Andreaskem submitted this story about researchers being able to encode an image into a photon and to later retrieve it intact. From the article: "It's analogous to the difference between snapping a picture with a single pixel and doing it with a camera — this is like a 6-megapixel camera... You can have a tremendous amount of information in a pulse of light, but normally if you try to buffer it, you can lose much of that information... We're showing it's possible to pull out an enormous amount of information with an extremely high signal-to-noise ratio even with very low light levels."

2 of 139 comments (clear)

  1. Re:To Clarify by Myrv · · Score: 3, Insightful

    They simply say one photon passes through the mask at a time. They didn't say the entire image was reconstructed using that single photon.

    This sounds very similar to the double slit experiment were you send single photons through a double slit and record where they land on a screen placed behind the slits. Each photon will only light up one spot on the screen but if you collect enough samples you see a pattern start to emerge that looks like the interference pattern you would expect if light passed through both slits simultaneously. Basically, each photon which passes through the slits interfers with itself to to form the interference pattern.

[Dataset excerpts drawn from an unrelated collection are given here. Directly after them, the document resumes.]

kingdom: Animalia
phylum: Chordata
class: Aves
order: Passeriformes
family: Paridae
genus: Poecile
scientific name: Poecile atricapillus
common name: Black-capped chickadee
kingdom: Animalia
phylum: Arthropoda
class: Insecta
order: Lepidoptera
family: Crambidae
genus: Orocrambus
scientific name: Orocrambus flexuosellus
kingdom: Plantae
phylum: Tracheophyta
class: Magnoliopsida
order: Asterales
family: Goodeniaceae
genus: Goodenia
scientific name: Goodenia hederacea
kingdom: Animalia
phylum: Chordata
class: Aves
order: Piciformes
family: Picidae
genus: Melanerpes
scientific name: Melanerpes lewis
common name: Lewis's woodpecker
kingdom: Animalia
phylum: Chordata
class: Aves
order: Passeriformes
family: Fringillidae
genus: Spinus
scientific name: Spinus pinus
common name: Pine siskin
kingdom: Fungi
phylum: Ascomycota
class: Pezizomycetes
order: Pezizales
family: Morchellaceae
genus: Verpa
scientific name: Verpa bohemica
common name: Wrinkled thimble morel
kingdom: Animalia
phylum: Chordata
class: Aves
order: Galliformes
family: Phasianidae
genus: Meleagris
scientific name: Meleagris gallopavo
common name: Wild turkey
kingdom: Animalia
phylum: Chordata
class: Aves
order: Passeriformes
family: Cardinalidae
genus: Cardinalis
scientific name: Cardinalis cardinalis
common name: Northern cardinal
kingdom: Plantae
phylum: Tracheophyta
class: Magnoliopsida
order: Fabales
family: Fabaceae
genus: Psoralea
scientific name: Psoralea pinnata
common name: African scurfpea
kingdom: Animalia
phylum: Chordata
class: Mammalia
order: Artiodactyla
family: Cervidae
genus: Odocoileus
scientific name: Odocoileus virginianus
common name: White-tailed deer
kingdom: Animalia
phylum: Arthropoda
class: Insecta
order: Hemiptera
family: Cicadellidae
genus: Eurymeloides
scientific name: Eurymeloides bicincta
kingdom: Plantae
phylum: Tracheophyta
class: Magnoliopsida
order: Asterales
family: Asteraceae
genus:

    In the article they are simply firing the photon through a mask with a pattern in it instead of a double slit. The photon acts as if it passed through all parts of the mask at the same time. But to reconstruct the image they would have to sample many photons passing through mask.

    From what I can gather the important part of the article is that they have been able to slow down each photon in order to buffer it. So you can send 100 photons through the mask (one after another) then buffer those photons for 100 ns and then pass them on to a detector that reassembles the image from the 100 or so photons. I'm also guessing they can't slow down multiple photons at a time (at least not reliably) so the ability to serialize the photons is important as well.

  2. Re:A photon carries a lot of information by unchiujar · · Score: 2, Insightful

    Not so, :) A single number can store a huge amount of information. Your hardrive is one single very long binary number. If you define a way of retrieving information you can store images as numbers (binary, hex, octal,decimal or otherwise).